▸ **Provided text**

•••••

Monday, January 25, 2010

Household Cleaning Tips from the Parlor

Our friendly message board community, known affectionately as The Parlor, has had plenty of conversations about old fashioned and frugal cleaning solutions.  Below are some of the tips shared on our boards. If you would like to add your input, please visit the "old fashioned cleaning tips" thread in the Parlor or feel free to leave a comment here.

I have heard vinegar water and use a crumpled newspaper to wipe the mirror, no streaks. I use the newspaper but I use it with glass cleaner so I don't know how the vinegar works. Reuse jars and cans as vases, pencils holders, put small nails or screws in them etc. Try to use a rag rather than paper towels. I enjoy trying to simplify my life as well, always open for ideas.

White vinegar mixed with water is good for cleaning. I have used paper towels in the past, but am switching to rags this year.

•••••

▸ **Dataset extract**
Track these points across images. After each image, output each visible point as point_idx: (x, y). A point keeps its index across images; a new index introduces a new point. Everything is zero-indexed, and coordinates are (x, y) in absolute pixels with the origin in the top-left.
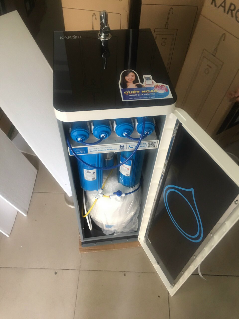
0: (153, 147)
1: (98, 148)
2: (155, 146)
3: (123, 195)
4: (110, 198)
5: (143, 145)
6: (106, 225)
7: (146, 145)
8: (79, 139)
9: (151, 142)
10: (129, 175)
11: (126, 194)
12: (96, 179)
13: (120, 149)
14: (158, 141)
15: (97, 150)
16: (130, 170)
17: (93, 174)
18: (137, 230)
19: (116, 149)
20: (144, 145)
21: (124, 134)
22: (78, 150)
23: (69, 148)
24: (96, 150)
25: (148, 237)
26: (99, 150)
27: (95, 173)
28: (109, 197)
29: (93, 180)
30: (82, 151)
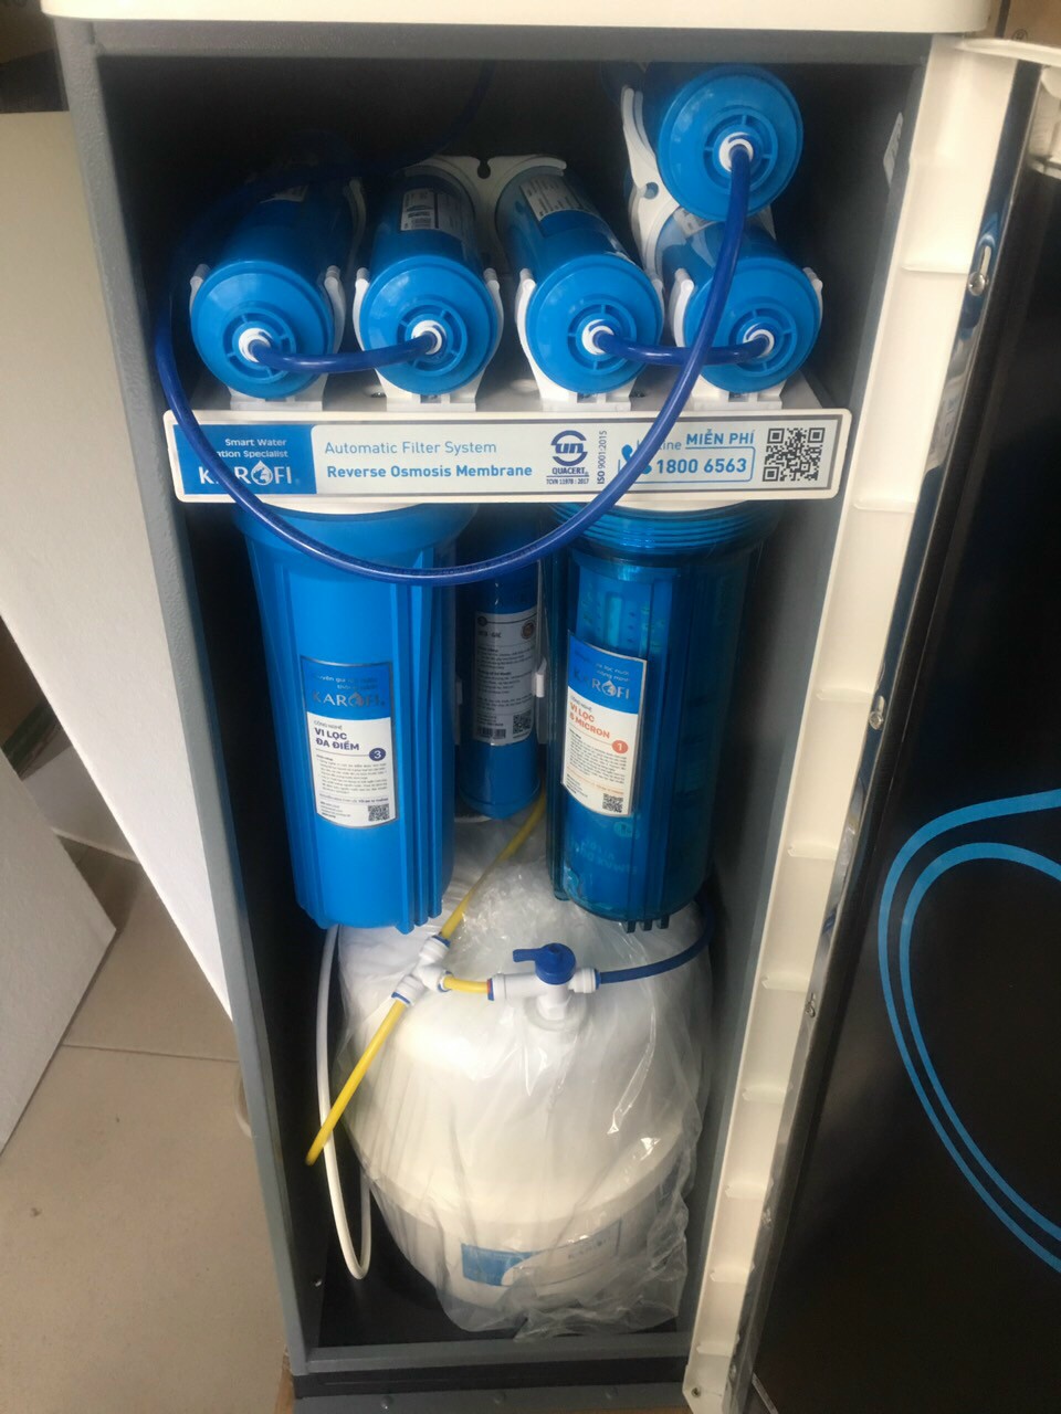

•••••

▸ **Work instruction**
Reproduce the cleaning tips post word for word, everything from "Our friendly message" down to "a comment here.". Draw only on the cleaning tips post above; the data plays no part here.

▸ **Task response**
Our friendly message board community, known affectionately as The Parlor, has had plenty of conversations about old fashioned and frugal cleaning solutions.  Below are some of the tips shared on our boards. If you would like to add your input, please visit the "old fashioned cleaning tips" thread in the Parlor or feel free to leave a comment here.